Mükemmeliyetçi insanlar olarak her zaman her şeyin en iyisi olsun isteriz. Bunun için var gücümüzle çalışırız, kendimizi geliştiririz. Etrafımıza bile ışık oluruz. Günün sonunda o kadar çok sorumluluk yüklenmişizdir ki, bir gün bir bakarız sığınacak bir dal yok. Tek bir yaprak parçası göremeyiz altında duracağımız. Ya da yaprağı olabileceğimiz taze bir dal. O kadar çok güçlü olduğumuz sinyalini aşılamışızdır çevremize ki, prenses ya da peri olduğumuz da düşünebilir kimi zaman.  Oysa o an sadece bizi anlayacak ve bize yanında olduğunu hissettirecek şefkatli bir kucak ve iki çift tatlı söze ihtiyaç vardır. Bir çınarın gölgesinde nadasa girmek isteriz. Yenilenmek, tazelenmek ve daha güçlü tohumlardan yeşermek için. Şimdi o nadasın huzurunda yanımızda olan, en şanslı insan olacaktır halbuki sonrasında. Tüm bu huzur onun hakkıdır. Birlikte paylaşılacak mutlu günlerin tohumları birlikte atılır. Sonra o ne isterse o.

Huzur arıyorsak, fedakarlık yapmaya razıyızdır.

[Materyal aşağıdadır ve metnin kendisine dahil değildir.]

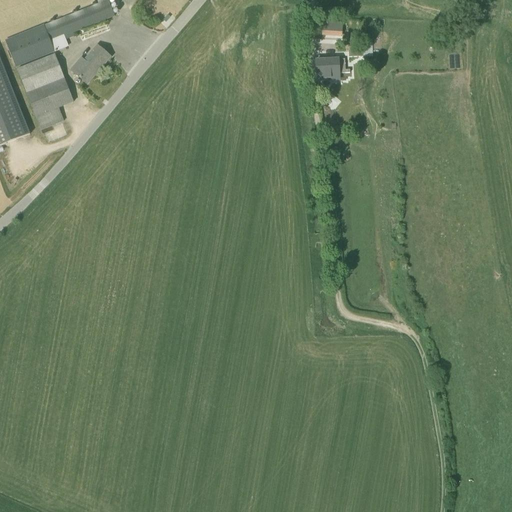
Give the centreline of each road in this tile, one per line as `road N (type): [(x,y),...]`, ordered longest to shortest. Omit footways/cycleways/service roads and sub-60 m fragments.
road 1 (track): [(313,0),(306,36),(315,177),(335,296),(348,316),(406,332),(422,356),(439,442),(440,511)]
road 2 (unclassified): [(0,225),(200,0)]
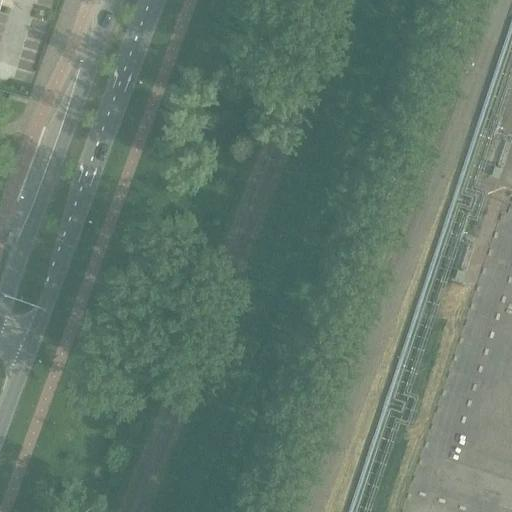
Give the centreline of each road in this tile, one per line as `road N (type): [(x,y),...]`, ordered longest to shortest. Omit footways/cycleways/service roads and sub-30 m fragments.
road 1 (secondary): [(0,421),(157,0)]
road 2 (secondary): [(117,0),(0,316)]
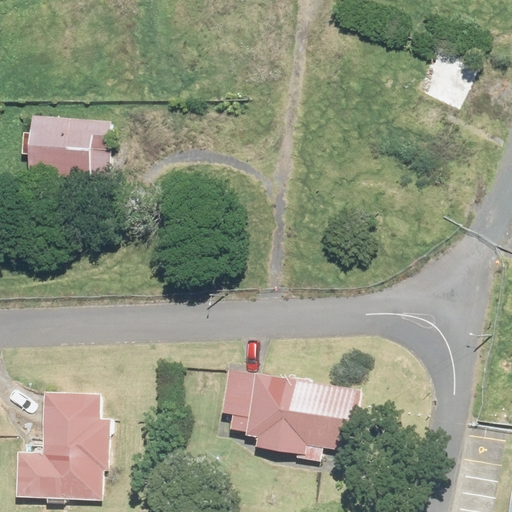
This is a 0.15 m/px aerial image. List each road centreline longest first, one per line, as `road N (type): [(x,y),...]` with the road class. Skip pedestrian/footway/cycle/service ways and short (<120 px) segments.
road 1 (residential): [(0,328),(366,314),(438,327)]
road 2 (unknown): [(279,319),(263,0)]
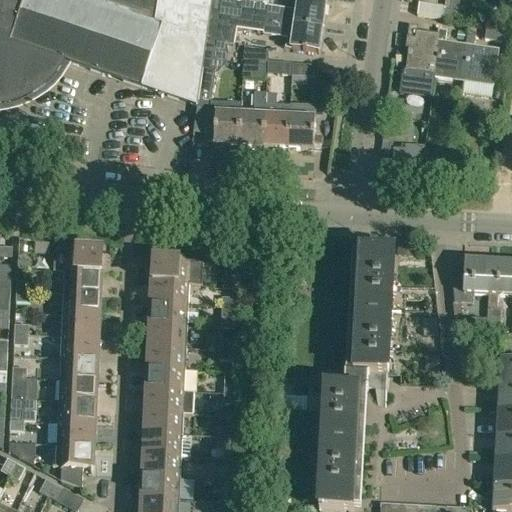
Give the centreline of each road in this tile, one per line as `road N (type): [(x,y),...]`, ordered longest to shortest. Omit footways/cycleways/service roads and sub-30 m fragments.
road 1 (unclassified): [(351,216),(0,179)]
road 2 (residential): [(113,511),(127,223)]
road 3 (unclassified): [(351,216),(384,0)]
road 4 (unclassified): [(511,224),(351,216)]
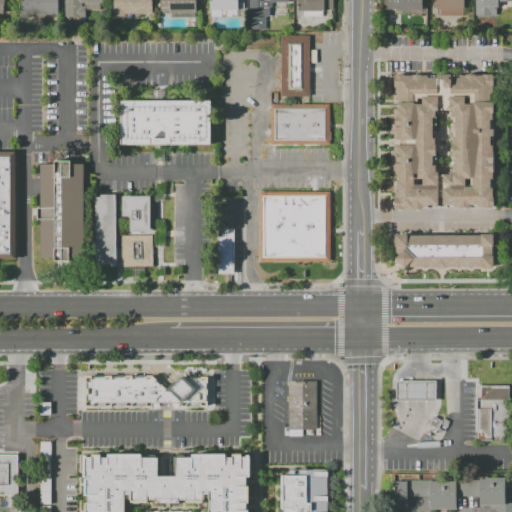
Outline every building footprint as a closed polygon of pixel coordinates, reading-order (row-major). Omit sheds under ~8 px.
[(18,15),(18,0),(58,0),(58,15),(18,15)] [(64,17),(64,0),(103,0),(103,3),(99,3),(99,10),(84,10),(84,17),(64,17)] [(113,17),(113,0),(151,0),(151,14),(125,14),(125,17),(113,17)] [(160,11),(160,0),(195,0),(195,17),(171,17),(171,13),(162,13),(162,11),(160,11)] [(209,10),(209,0),(243,0),(243,8),(237,8),(237,10),(209,10)] [(270,16),(250,16),(250,0),(288,0),(289,2),(272,2),(272,7),(270,7),(270,16)] [(297,11),(297,0),(333,0),(333,10),(323,10),(323,16),(303,16),(303,11),(297,11)] [(386,9),(386,0),(422,0),(422,10),(395,10),(395,9),(386,9)] [(435,15),(435,0),(464,0),(464,15),(435,15)] [(475,15),(475,0),(511,0),(511,1),(498,1),(498,7),(496,7),(496,15),(475,15)] [(252,29),(252,17),(266,17),(266,29),(252,29)] [(281,36),(311,36),(310,96),(280,96),(281,36)] [(422,75),(427,75),(427,77),(436,77),(436,74),(451,74),(451,77),(460,77),(460,75),(466,75),(466,74),(475,74),(475,75),(482,75),(482,74),(493,75),(493,93),(491,93),(491,102),(493,102),(493,119),(490,119),(490,129),(493,129),(492,136),(490,136),(490,146),(492,146),(492,151),(493,151),(494,151),(493,172),(492,172),(492,198),(493,198),(494,198),(494,206),(493,206),(493,208),(483,208),(459,207),(454,207),(454,205),(428,205),(428,207),(422,207),(422,209),(412,209),(412,208),(405,208),(405,209),(395,209),(394,209),(394,197),(395,197),(395,191),(397,191),(397,176),(394,176),(394,170),(391,170),(391,150),(394,151),(394,145),(404,145),(404,140),(394,140),(394,133),(391,133),(391,114),(393,114),(393,108),(397,108),(397,103),(393,103),(393,86),(394,86),(394,75),(395,75),(395,74),(422,75)] [(120,101),(210,100),(210,144),(120,145),(120,101)] [(271,104),(331,104),(331,146),(271,145),(271,104)] [(0,152),(15,152),(16,260),(0,260),(0,152)] [(41,257),(41,219),(36,219),(37,208),(40,208),(41,163),(54,163),(54,160),(70,160),(70,163),(83,163),(83,258),(69,257),(69,260),(55,260),(55,257),(41,257)] [(259,192),(330,192),(330,262),(259,262),(259,192)] [(121,235),(152,235),(152,267),(110,267),(110,264),(95,264),(95,197),(100,197),(100,194),(116,194),(116,248),(121,248),(121,235)] [(130,216),(122,216),(122,195),(150,196),(149,231),(129,231),(130,216)] [(218,228),(235,228),(235,274),(218,274),(218,228)] [(395,234),(407,234),(407,236),(480,235),(480,233),(493,233),(493,268),(480,268),(480,267),(446,267),(446,268),(436,268),(436,267),(410,267),(407,264),(403,268),(395,260),(395,234)] [(78,408),(212,408),(212,365),(78,364),(78,408)] [(288,381),(318,381),(319,430),(289,430),(288,381)] [(396,381),(436,381),(436,400),(396,400),(396,381)] [(477,387),(509,386),(510,440),(477,440),(477,387)] [(435,416),(449,423),(440,440),(426,432),(435,416)] [(38,442),(39,503),(50,503),(50,442),(38,442)] [(0,454),(16,454),(17,494),(0,494),(0,454)] [(83,511),(84,454),(158,454),(158,474),(174,475),(174,454),(247,454),(247,511),(207,511),(207,506),(124,506),(124,511),(83,511)] [(282,475),(281,511),(327,511),(328,471),(306,470),(306,476),(282,475)] [(505,478),(505,503),(511,503),(511,511),(501,511),(501,506),(478,506),(478,496),(456,496),(456,508),(429,508),(429,496),(407,496),(407,510),(392,510),(392,481),(405,481),(405,480),(429,480),(429,481),(447,481),(453,481),(453,480),(479,480),(479,478),(505,478)]
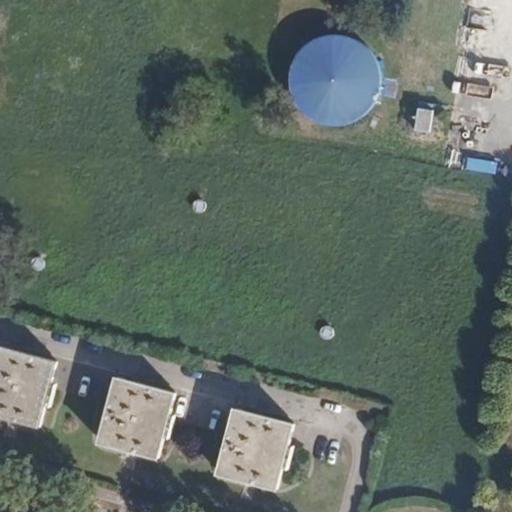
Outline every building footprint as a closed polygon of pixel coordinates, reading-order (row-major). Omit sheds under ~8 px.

Bu hoşgörü zorla yapılan bir durum değildir, içten gelir. Zevkle, hevesle, samimiyetle ve sevgiyle mutlu ederiz "o" dediğimiz kişiyi. "O" mutlu olsun ki biz de mutlu olalım. Yersiz "sen - ben" ayrımına girmeyiz, biliriz ki artık "biz"izdir!

Dışarıdan ne kadar kabuğumuz sert görünsek de, tek bir kişi içindir içimizdeki savunmasız pamuk halimiz. "O" bunu fark ederse ne mutlu!